# Niet goed, geld ....

## TuxFriend

http://www.hccnet.nl/404/artikel.cfm?id=512&schrijver=Gerrit%20Jan%20Bel&soort=artikel

TuxFriend

----------

## AlterEgo

lol,

dat zal je met Gentoo niet snel gebeuren; geld terug  :Smile: 

----------

## Stuartje

Great  :Twisted Evil: 

----------

## Fragile

Whoahahaha

Dit is echt een SUPER artikel, dan moet je toch vol gave idieen zitten  :Wink: 

(Kun je meteen bij Jack-Ass beginnen)

T'is gewoon lachuh hoe MS met hun eigen voorwaarden omgaat

----------

## Roel

hehehe gaaf!

/me heeft weer iets in z'n volgende vakantie te doen  :Razz: 

----------

## Zu`

Hehe, inderdaad een goed artikel  :Laughing: 

Maar zoals de auteur het zelf zegt, eigenlijk is het diep-, dieptreurig want het is de consument die de nadelen ervan ondervindt (nuja wij niet natuurlijk). Soms vraag'k me toch af hoe mensen nog vertrouwen kunnen hebben in zo'n bedrijf (bijv. scholen, bedrijven enzo -- willen die dan echt nog contracten met MS?).
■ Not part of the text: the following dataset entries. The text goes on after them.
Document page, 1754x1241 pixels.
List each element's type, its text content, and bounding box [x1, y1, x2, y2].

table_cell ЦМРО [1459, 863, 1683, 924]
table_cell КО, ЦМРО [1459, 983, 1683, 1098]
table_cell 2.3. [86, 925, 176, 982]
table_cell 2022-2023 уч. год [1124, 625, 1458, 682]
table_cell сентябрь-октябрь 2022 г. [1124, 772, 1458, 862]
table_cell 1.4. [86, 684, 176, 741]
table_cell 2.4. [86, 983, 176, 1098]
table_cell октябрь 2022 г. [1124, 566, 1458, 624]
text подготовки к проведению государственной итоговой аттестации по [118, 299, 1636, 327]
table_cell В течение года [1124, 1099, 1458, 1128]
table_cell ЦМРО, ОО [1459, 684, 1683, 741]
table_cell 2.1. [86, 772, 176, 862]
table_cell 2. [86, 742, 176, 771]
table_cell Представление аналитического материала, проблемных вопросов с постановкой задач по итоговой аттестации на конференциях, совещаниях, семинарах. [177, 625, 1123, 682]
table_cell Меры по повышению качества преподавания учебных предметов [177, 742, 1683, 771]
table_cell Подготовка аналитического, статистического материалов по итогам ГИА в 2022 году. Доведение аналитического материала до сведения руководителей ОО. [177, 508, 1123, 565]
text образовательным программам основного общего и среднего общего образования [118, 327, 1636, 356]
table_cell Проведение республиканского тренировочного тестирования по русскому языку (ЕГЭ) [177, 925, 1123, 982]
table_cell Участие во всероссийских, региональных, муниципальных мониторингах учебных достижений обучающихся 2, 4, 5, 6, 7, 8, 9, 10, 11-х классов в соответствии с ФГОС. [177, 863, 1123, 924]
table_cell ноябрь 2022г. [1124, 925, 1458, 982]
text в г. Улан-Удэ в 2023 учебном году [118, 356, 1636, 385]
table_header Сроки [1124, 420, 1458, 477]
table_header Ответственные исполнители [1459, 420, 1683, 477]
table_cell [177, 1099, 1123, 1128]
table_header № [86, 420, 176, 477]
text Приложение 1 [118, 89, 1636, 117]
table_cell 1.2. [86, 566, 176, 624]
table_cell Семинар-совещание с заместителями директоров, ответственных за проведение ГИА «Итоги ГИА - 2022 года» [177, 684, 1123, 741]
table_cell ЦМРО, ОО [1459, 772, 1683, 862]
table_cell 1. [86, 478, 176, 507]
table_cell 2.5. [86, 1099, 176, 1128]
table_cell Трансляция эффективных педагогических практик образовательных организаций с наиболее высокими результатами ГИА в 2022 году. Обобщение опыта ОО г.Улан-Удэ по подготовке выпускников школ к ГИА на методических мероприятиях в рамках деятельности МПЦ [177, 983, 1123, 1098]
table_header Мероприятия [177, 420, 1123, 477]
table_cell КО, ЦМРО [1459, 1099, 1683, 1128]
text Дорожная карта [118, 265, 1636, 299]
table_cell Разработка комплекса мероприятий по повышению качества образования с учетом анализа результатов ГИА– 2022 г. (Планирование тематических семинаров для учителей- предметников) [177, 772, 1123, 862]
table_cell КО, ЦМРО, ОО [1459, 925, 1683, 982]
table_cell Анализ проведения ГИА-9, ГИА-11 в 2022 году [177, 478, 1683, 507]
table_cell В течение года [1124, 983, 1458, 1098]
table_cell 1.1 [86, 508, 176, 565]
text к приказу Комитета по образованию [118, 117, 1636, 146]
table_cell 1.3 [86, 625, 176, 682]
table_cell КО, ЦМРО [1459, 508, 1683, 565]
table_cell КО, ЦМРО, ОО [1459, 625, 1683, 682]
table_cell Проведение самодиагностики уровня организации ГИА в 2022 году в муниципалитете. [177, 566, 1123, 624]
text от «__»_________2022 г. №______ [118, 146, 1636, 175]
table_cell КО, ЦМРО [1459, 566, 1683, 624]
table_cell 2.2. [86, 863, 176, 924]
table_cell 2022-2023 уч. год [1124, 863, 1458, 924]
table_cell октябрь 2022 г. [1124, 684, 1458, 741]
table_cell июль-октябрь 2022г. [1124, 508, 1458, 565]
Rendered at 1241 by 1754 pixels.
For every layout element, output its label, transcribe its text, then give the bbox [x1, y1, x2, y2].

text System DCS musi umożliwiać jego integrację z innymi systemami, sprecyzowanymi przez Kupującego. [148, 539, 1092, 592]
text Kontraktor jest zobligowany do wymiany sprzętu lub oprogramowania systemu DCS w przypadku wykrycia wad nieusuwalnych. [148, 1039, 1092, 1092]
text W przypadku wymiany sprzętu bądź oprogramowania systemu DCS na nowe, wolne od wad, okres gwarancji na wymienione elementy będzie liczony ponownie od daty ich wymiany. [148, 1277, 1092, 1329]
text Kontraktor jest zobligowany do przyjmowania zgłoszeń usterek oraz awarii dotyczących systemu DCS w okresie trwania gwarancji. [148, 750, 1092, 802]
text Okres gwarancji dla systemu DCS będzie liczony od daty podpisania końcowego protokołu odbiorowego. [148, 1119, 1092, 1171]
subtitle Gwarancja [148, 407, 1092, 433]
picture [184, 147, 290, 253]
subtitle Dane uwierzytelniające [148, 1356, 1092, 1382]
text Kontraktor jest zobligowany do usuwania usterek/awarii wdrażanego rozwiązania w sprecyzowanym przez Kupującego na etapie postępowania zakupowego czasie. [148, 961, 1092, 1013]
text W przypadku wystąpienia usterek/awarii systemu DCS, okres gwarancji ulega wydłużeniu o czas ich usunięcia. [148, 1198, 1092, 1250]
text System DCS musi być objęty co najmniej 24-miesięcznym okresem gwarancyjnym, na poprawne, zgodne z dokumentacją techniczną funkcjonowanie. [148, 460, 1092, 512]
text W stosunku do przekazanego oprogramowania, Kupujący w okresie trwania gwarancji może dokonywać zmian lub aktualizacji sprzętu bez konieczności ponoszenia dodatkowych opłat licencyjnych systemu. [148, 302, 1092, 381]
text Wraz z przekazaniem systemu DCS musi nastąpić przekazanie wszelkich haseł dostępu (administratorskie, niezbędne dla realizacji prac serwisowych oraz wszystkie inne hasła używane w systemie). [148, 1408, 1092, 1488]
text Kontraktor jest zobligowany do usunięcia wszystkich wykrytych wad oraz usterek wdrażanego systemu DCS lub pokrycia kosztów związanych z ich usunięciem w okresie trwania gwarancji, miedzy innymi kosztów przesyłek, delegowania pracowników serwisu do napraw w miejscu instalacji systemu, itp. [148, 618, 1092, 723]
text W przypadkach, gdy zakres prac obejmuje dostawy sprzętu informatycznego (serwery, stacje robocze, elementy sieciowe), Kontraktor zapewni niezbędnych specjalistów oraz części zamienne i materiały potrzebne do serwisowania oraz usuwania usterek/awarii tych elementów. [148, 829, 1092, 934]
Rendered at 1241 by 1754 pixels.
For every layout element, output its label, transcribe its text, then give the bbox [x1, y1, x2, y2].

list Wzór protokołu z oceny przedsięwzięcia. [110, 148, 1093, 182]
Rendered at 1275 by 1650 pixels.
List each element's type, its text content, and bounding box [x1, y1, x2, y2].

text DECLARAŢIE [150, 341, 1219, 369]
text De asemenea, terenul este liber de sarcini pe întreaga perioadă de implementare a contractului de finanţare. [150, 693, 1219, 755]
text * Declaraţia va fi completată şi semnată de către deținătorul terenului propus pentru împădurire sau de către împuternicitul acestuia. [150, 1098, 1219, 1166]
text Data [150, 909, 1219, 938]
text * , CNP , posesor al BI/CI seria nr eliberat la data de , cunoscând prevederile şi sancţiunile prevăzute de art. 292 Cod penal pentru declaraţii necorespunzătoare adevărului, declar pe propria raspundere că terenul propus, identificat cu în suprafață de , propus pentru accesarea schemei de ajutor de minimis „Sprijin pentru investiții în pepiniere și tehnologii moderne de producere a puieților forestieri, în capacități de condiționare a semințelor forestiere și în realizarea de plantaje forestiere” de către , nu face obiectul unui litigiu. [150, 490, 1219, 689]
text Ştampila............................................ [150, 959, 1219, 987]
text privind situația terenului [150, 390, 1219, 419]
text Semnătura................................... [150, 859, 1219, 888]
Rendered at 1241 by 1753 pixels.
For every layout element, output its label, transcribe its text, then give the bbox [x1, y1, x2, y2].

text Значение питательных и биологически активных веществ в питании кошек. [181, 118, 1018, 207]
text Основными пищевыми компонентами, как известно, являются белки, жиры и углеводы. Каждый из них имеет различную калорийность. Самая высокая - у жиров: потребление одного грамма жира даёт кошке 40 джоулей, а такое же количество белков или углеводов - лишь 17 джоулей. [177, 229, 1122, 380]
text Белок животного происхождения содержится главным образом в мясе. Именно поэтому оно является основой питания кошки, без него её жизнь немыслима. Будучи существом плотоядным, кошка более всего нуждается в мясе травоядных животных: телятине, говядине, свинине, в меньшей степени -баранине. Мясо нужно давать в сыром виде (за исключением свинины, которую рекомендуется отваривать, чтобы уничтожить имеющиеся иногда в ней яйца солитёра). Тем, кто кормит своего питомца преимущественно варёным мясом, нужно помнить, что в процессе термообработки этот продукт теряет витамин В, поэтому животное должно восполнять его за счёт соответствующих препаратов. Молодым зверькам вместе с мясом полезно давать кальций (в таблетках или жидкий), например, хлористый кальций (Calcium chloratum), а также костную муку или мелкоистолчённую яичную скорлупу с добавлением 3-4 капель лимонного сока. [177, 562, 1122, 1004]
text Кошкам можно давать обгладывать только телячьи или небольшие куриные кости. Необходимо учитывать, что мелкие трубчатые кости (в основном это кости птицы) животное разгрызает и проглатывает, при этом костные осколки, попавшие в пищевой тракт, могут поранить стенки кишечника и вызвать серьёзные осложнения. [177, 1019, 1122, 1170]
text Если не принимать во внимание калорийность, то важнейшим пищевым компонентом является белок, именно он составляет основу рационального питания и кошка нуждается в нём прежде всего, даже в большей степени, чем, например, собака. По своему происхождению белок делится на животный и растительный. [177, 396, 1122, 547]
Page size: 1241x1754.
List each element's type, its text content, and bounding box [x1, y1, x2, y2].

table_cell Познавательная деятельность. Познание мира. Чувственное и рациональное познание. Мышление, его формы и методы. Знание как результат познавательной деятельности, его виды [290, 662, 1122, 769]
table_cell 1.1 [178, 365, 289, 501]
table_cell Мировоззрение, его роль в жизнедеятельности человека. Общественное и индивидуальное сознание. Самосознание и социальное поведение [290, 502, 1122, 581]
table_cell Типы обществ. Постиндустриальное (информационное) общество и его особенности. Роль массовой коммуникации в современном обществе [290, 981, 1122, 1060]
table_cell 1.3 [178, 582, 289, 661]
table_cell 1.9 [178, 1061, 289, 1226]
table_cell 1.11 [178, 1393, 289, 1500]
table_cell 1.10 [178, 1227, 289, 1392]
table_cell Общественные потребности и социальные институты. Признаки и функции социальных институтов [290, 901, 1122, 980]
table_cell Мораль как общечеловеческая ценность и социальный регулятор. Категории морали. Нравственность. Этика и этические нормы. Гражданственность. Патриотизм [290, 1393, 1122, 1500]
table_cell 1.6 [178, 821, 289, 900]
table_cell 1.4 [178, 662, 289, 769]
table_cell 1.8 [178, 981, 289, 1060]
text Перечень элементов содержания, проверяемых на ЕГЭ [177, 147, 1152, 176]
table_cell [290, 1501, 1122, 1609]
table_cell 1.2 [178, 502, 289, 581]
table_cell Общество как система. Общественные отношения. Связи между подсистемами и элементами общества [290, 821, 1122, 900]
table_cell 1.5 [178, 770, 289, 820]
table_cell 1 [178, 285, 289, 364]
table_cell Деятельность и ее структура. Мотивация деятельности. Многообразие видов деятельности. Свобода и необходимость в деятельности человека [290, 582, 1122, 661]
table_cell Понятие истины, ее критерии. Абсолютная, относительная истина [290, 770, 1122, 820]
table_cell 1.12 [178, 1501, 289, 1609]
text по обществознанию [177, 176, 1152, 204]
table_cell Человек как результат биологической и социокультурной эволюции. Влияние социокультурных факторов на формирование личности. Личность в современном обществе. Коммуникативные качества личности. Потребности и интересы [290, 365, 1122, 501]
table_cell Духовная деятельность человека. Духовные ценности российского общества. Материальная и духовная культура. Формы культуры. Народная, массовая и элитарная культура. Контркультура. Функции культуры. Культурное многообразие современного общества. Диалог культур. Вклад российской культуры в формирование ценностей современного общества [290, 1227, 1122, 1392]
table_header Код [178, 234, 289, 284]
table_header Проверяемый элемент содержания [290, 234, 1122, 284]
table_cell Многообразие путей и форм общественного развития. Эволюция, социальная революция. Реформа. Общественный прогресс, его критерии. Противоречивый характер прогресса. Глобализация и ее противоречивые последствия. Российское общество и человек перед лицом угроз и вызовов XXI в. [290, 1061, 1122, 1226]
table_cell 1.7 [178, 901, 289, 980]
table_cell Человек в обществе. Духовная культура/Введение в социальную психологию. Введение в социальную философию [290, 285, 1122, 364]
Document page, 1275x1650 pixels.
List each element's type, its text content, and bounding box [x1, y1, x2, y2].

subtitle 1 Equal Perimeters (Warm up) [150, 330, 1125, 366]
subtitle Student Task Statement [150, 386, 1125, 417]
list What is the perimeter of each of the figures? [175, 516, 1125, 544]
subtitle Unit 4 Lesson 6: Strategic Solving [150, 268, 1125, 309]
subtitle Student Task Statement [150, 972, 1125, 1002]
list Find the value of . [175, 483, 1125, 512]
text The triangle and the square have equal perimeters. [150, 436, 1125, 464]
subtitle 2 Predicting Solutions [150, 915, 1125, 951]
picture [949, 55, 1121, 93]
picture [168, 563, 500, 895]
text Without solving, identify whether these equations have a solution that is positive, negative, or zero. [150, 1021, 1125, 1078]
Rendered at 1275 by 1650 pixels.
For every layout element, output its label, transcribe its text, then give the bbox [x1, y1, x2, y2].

Diep-, dieptreurig. Gelukkig zijn er alternatieven, maar dat maakt het niet minder erg.

----------

## heijs

Het is inderdaad diep en diep triest   :Crying or Very sad: 

Misschien moeten we Breekijzer er eens op afsturen   :Twisted Evil: 

----------

## water

Ehm , over het algemeen kots ik ook van breekijzer  :Evil or Very Mad: 

----------

## elkan

haha..

Geweldig artikel..  :Wink: 

En een leuk idee....

Gaat ik hier ook maar eens bij de dixons proberen...

Zou het gezicht van de verkoper wel eens willen zien..  :Very Happy: 

----------